If I was stealing things, I’d probably try to find ways to make false moral relativity arguments as well.

The level is “stealing”. You seem to imply that I view, say, stealing a grape with stealing a car when obviously I do not. But I don’t come up with a bunch of lame comparisons (“But, uh, what if I LOOKED at a grape?? Uh, what if I tasted a grape at my friend’s house??”) to try and justify that I’m not actually stealing a grape. I think your attempt to frame me as “desperate” might stick better if you weren’t casting about and trying to compare pirating software with reading a magazine :stuck_out_tongue:

As Miller points out, copying information without the consent of the owner has been considered stealing since, well, forever. Maybe you’re some kid who grew up in the post-Napster era and have always had people justifying it to you and that shaped your perception on whether or not to respect people’s property.
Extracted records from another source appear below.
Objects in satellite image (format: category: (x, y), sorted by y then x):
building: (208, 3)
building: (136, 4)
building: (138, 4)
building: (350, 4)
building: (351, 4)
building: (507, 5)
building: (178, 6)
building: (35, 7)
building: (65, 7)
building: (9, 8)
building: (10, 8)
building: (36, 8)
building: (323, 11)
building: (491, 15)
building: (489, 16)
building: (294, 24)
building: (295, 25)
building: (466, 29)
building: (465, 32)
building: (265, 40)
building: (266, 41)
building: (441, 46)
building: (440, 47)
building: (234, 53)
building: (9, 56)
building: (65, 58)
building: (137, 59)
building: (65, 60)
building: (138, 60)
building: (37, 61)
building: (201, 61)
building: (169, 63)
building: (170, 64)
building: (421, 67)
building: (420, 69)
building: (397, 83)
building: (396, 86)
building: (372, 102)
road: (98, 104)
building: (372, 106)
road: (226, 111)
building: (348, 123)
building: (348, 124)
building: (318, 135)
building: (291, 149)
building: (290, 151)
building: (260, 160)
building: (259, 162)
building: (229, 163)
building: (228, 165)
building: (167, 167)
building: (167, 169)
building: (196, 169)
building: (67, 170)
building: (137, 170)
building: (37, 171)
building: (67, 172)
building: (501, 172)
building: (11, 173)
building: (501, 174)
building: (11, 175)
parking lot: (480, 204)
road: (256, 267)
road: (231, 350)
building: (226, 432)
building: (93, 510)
You know, when you’d otherwise be denied a pleasure and we can’t have that.

I have a copy of Portal, a game I very much enjoyed. I never paid for it. Did I steal it?

Was it a gift or Valve freebie? Is this a trick question like “The doctor was his mother”? :stuck_out_tongue:

I know this is the pit, but please fight my ignorance. What is the earliest usage of “steal” to mean “copy without consent”?

I so much miss my access to the OED.

Virtually every definition of “steal” says to take something without right or the owner’s permission.

If you have a pirated copy of a game, you have taken it without the owner’s permission (or right since doing so violates the law). This honestly isn’t that hard.

FYI, the definition of “take” is “to get into one’s hands or into one’s possession” in case we’re going to get into sophomoric “But did I TAKE it if there’s still a copy there??” games. Yes, you did.

So the definition of “steal” is to get into one’s hands or into one’s possession something without right or the owner’s permission.

The weird mental gymnastics people engage in to indulge themselves without worrying about ethics are sort of ridiculous. You’d be better off just saying “Yeah, it’s stealing but I don’t care” instead of embarrassing yourself with this nonsense.

Consider the example of narcotics. Yes, abusing narcotics is bad, just like people dependent on income from creating games not getting any is bad. And no, you can’t stamp out illicit narcotics use any more than you can stamp out digital piracy- it’s fundamentally just too easy to do.

Now in a sane world the response to narcotics abuse would be to treat narcotics addiction as a medical problem. Instead, we think we can punish people enough to stamp out the production, trafficking and use of narcotics; which of course we can’t. Similarly, the companies that produce software would rather go to any length, no matter how quixotic, to try to shut the barn door after the horse has escaped than to stop trying to ram the square peg of copyrights into the round hole of digital technology.

Basically, watch Daffy Duck (as “Robin Hood”) chop down all the trees in his way than maybe try to find another strategy.

Again, it has never been easier or cheaper to buy thousands and thousands (over 15,000 products on Steam alone, not counting GOG, Origin exclusives, etc) of video games. It’s not an issue of it being too hard or too expensive or your mom will die if you can’t get a copy of Laser Space Dragons. It’s just basic childish entitlement mentality on the behalf of those who steal games and there’s not much the publishers can do about that.